* * * * *
"Yeah, I know Flint Fireforge, but you just missed him," the jowly barkeep at the Inn of the Last Home told Gaesil a half-hour later. "He and Tanis tore out of here more than an hour ago." The innkeeper, whose name was Otik, balanced two plates of fried potatoes and sausage on his forearm, having just come through the swinging kitchen door. "Do you mind?" he asked, nodding his head from the plates to the patrons who awaited them.
"Oh, not at all," Gaesil said. He sat down absently on a stool to wait for the innkeeper's return, while he pondered Otik's comment. Tanis . . . where had he heard that name before?
"Now, you were asking?" Otik said, returning, his arms free. He wiped his hands on his dingy white apron and moved behind the bar.
"Flint Fireforge. You said he'd left. Will I find him at the festival?"

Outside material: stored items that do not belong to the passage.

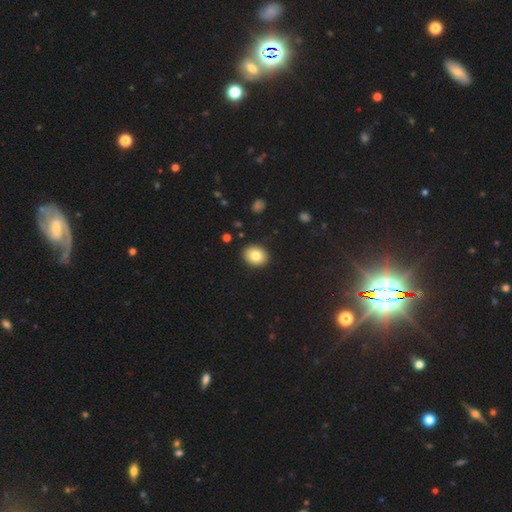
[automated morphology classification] type=smooth (81%); roundness=round (58%); merging=none (90%).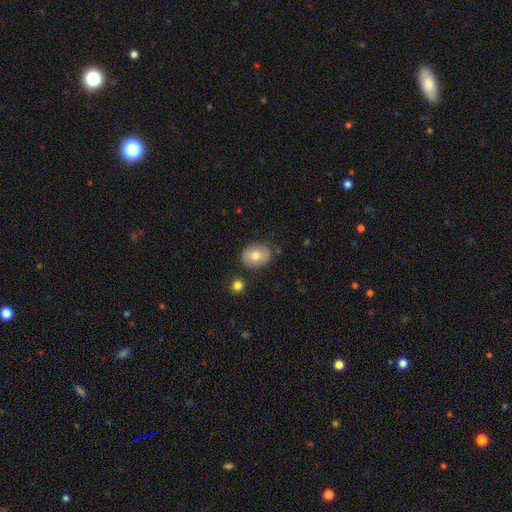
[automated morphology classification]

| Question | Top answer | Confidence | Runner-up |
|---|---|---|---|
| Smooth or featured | smooth | 71% | featured or disk (22%) |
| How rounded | in between | 58% | round (41%) |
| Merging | none | 81% | minor disturbance (13%) |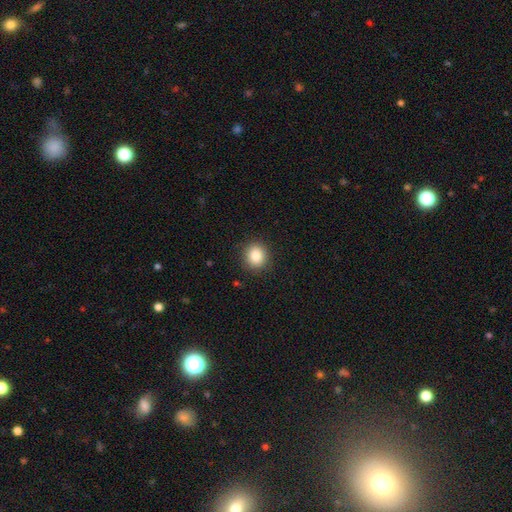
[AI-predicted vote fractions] The model was most divided on "how rounded": round: 84%, in between: 15%, cigar-shaped: 1%. More confident: merging — none (90%); smooth or featured — smooth (86%).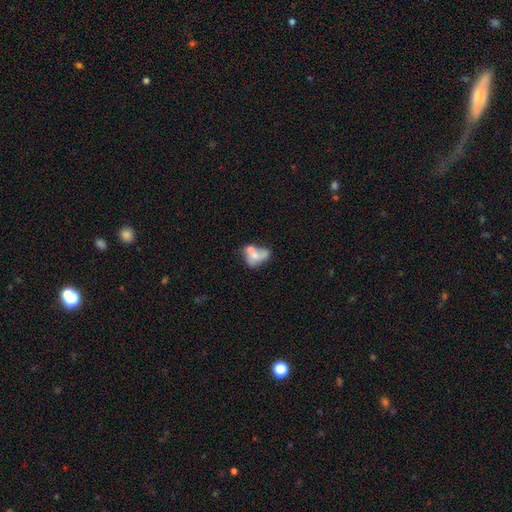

Otik chuckled. "You might, but I doubt it. He and Tanis were hot on the trail of a kender. He'd stolen a very important bracelet from Flint."
Gaesil's eyes went as wide and round as two steel pieces and his mouth fell open. He remembered the dwarf and the elf on the bridge! That's where he'd heard of Tanis. But the dwarf had never been called by name. How could he have known? The kender hadn't mentioned that the dwarf would have a friend with him, an elf at that.
"Something wrong?" the barkeep asked him, noting the tinker's startled expression.
Gaesil put his knobby hand into the pocket of his breeches and his fingers closed around the bracelet. "I have—" But the tinker stopped short. He was about to give the bracelet to the innkeeper to return to Flint the next time the dwarf visited the inn, but he was having second thoughts. "You say Flint left town and won't be running his booth at the festival?"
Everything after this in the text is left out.